(Records drawn from a dataset)
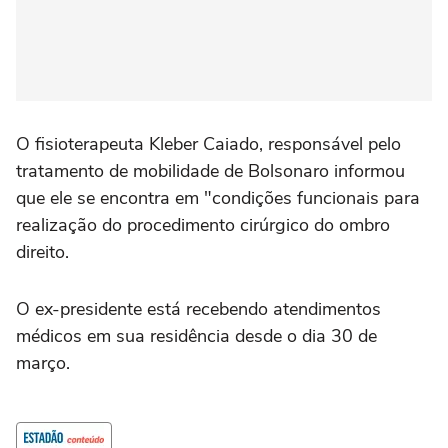
O fisioterapeuta Kleber Caiado, responsável pelo
tratamento de mobilidade de Bolsonaro informou
que ele se encontra em "condições funcionais para
realização do procedimento cirúrgico do ombro
direito.
O ex-presidente está recebendo atendimentos
médicos em sua residência desde o dia 30 de
março.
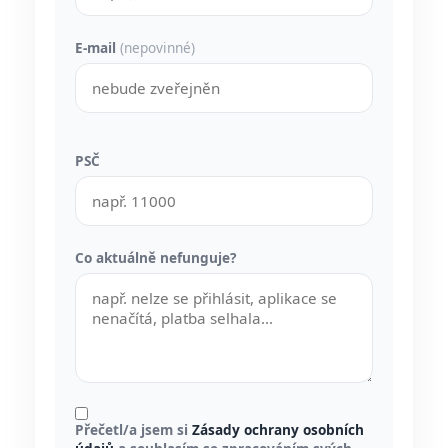
E-mail
(nepovinné)
PSČ
Co aktuálně nefunguje?
Přečetl/a jsem si
Zásady ochrany osobních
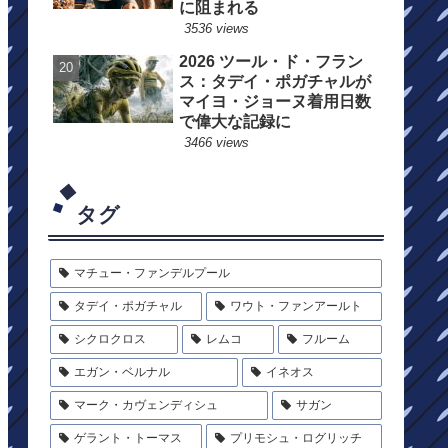
に阻まれる
3536 views
2026 ツール・ド・フラン
ス：タデイ・ポガチャルが
マイヨ・ジョーヌ着用日数
で偉大な記録に
3466 views
タグ
マチュー・ファンデルプール
タデイ・ポガチャル
ワウト・ファンアールト
シクロクロス
レムコ
フルーム
エガン・ベルナル
イネオス
マーク・カヴェンディシュ
サガン
ゲラント・トーマス
プリモシュ・ログリッチ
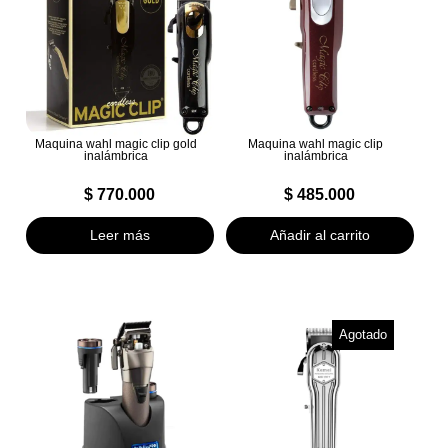
Maquina wahl magic clip gold
Maquina wahl magic clip
inalámbrica
inalámbrica
$
770.000
$
485.000
Leer más
Añadir al carrito
Agotado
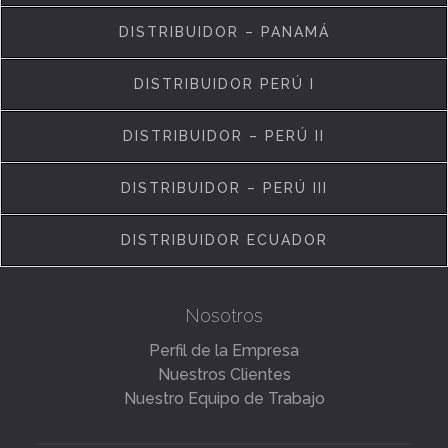
DISTRIBUIDOR – PANAMÁ
DISTRIBUIDOR PERÚ I
DISTRIBUIDOR – PERÚ II
DISTRIBUIDOR – PERÚ III
DISTRIBUIDOR ECUADOR
Nosotros
Perfil de la Empresa
Nuestros Clientes
Nuestro Equipo de Trabajo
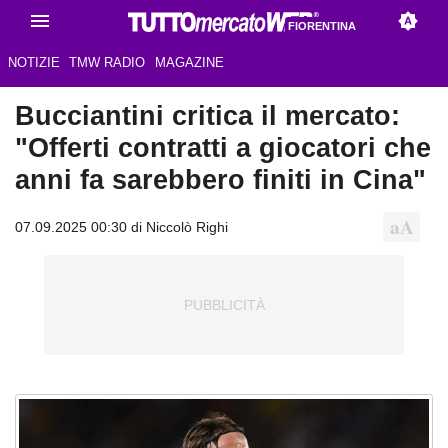
FIORENTINA
NOTIZIE
TMW RADIO
MAGAZINE
Bucciantini critica il mercato:
"Offerti contratti a giocatori che
anni fa sarebbero finiti in Cina"
07.09.2025 00:30 di Niccolò Righi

TASK DETAILS: In the entries above, find each line containing the string "clip" and copy it.

ANSWER TO THE PROBLEM:
Maquina wahl magic clip gold
Maquina wahl magic clip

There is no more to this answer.